## GIVEN ENTRIES
_ _ _

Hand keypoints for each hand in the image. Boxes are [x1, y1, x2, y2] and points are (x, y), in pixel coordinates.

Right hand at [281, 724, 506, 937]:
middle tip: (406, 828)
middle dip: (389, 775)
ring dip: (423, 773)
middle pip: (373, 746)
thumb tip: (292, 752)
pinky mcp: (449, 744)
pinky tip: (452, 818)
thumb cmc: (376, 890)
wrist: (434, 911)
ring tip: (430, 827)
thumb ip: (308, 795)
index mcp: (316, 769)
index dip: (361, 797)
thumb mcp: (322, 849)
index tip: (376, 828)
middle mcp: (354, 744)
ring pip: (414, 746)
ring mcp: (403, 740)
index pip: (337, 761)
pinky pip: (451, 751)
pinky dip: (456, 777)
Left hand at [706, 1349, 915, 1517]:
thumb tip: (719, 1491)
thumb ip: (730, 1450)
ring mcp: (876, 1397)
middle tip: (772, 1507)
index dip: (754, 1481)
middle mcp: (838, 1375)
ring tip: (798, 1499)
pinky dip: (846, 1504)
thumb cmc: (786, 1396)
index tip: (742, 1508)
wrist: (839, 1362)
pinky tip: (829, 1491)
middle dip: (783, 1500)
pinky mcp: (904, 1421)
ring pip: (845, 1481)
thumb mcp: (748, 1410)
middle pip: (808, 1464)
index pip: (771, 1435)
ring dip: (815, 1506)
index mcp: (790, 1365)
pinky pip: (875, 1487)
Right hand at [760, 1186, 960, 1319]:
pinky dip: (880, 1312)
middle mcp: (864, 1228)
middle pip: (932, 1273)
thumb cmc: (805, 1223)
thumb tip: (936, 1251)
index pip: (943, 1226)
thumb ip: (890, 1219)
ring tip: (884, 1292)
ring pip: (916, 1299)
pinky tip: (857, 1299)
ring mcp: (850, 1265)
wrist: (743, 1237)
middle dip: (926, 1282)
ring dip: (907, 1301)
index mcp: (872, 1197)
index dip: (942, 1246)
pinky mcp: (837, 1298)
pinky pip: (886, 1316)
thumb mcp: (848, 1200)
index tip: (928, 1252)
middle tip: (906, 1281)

_ _ _

## DESCRIPTION OF THE TASK
Exactly as they stand in the records above, print the lines from the one containing "pinky dip: (880, 1312)" through the final line, inclusive.

## EXERCISE SOLUTION
pinky dip: (880, 1312)
middle mcp: (864, 1228)
middle pip: (932, 1273)
thumb cmc: (805, 1223)
thumb tip: (936, 1251)
index pip: (943, 1226)
thumb ip: (890, 1219)
ring tip: (884, 1292)
ring pip: (916, 1299)
pinky tip: (857, 1299)
ring mcp: (850, 1265)
wrist: (743, 1237)
middle dip: (926, 1282)
ring dip: (907, 1301)
index mcp: (872, 1197)
index dip: (942, 1246)
pinky mcp: (837, 1298)
pinky pip: (886, 1316)
thumb mcp: (848, 1200)
index tip: (928, 1252)
middle tip: (906, 1281)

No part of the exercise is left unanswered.